The violence in Uvalde occurred just 10 days after another gunman unleashed a rampage at a grocery store in Buffalo, New York, leaving 10 people dead, all Black, in what authorities have labeled a hate crime. A day later, a gunman opened fire during a luncheon held at a Taiwanese Presbyterian church in suburban Los Angeles, California, with the intent “to execute” as many people as possible.

“God of righteousness, you have granted our leaders, our president, the governor, members of Congress, the courts and legislatures power and responsibility to protect us and to uphold our right to life, liberty and the pursuit of happiness,” Curry said in his livestreamed prayer. “Strengthen their devotion and our devotion to our common life, to find clarity of purpose for all.”

The Episcopal Church has advocated at least since the 1970s for legislation seeking to reduce the risk of gun violence in the United States. “Decades later, we see gun violence continuing on a daily basis, in communities with high rates of violence, especially in communities of color, in domestic disputes and in violence against women, in suicides, and in mass shootings,” the church’s Washington, D.C.-based Office of Governmental Relations said in a statement posted in response to the shooting in Uvalde.

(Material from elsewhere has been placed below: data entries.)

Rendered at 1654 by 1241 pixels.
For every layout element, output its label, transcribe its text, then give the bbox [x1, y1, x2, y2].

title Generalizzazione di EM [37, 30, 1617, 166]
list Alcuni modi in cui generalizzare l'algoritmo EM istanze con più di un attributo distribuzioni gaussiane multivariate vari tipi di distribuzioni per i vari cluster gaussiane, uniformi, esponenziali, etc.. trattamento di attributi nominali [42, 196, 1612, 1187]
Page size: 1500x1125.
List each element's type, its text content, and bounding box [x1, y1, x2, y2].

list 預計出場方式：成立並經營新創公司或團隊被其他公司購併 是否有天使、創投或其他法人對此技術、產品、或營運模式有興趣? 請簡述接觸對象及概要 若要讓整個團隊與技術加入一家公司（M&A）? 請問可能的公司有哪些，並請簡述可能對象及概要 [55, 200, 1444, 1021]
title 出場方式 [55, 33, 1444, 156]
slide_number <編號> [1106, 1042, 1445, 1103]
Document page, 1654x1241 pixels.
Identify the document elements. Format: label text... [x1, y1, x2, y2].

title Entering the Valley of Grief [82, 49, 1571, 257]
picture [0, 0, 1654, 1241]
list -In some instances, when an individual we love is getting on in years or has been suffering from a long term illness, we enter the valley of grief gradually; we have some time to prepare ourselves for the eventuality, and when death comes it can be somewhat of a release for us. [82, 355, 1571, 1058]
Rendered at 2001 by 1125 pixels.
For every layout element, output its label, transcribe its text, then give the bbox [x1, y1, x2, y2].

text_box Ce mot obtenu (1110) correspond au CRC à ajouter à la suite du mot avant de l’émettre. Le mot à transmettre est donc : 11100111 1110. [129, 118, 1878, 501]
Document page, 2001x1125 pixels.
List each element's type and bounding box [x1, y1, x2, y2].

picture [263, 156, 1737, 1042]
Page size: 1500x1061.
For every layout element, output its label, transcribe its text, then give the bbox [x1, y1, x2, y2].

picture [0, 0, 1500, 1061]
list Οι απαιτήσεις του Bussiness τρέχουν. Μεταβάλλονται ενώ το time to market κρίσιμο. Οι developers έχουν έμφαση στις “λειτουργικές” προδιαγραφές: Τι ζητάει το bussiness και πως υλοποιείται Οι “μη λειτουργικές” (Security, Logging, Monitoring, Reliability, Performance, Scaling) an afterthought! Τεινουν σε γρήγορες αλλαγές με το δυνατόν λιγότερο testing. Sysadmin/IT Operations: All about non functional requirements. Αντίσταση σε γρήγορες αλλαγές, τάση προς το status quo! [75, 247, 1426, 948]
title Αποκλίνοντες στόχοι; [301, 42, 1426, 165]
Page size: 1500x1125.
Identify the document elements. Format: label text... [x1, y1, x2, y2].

The office reiterated its call, rooted in General Convention resolutions, for passage of legislation that would restrict who can own firearms, require background checks, eliminate loopholes, tighten laws against gun trafficking, require gun safety training, fund gun violence prevention programs and address gun violence as a public health crisis.

The 80th General Convention is scheduled to consider at least one gun-related resolution in July, pertaining to the dissemination of untraceable firearms known as “ghost guns.”

A full list of the church’s positions on gun violence can be found online. Join the Episcopal Public Policy Network for regular updates and to get involved.

The nonprofit organization Gun Violence Archive, which tracks mass shootings, defined as those with four or more fatal or injured victims, has counted at least 213 such attacks this year, as of mid-May. The total in 2021 was 693 mass shootings.

Using different criteria, the FBI identified 61 “active shooter” incidents in 2021 – a one-year increase of 50% – that killed 103 people and wounded 140. Overall, gun violence kills about 40,000 people in the United States, about 60% of those deaths from suicide.

Americans are estimated to own nearly 400 million guns, more guns than there are people in the United States, according to the Switzerland-based Small Arms Survey. No other country comes close to the United States in per capita guns. The U.S. also outpaces nearly every other country in total gun deaths – only Brazil logs more – and among wealthy nations, the United States’ per capita gun deaths are exponentially higher than for its peers, according to a University of Washington study published in 2018.

Even so, efforts to pass new gun restrictions and safety measures routinely face insurmountable barriers in Congress, where pro-gun groups like the National Rifle Association have been successful in blocking them. In Texas, known as one of the least restrictive states for gun ownership, Gov. Greg Abbott is among the Republican leaders scheduled to appear at an NRA convention in Houston on May 27.

Such opposition to gun safety reforms generally runs counter to public opinion. Only a third of Americans personally own a gun, and a majority of Americans agree with The Episcopal Church that stricter gun regulations are needed, according to Gallup polling.

“Our political system is so paralyzed, and our politicians are so timid, that we are unable and unwilling to take the most reasonable of measures to help prevent these mass shootings. That is horrific and incomprehensible,” wrote the Very Rev. Randy Hollerith, dean, and the Rev. Leonard Hamlin Sr., canon missioner, of Washington National Cathedral in a May 24 statement, the last words echoing Abbott’s description of the Uvalde massacre.

“If the death of innocent children does not shake us from our slumber, there is only one way to describe the future we are building for ourselves: horrific and incomprehensible. … We have become numb to the violence all around us. We are failing our children and each other. May God have mercy on the families of Uvalde – and may God have mercy on us all.”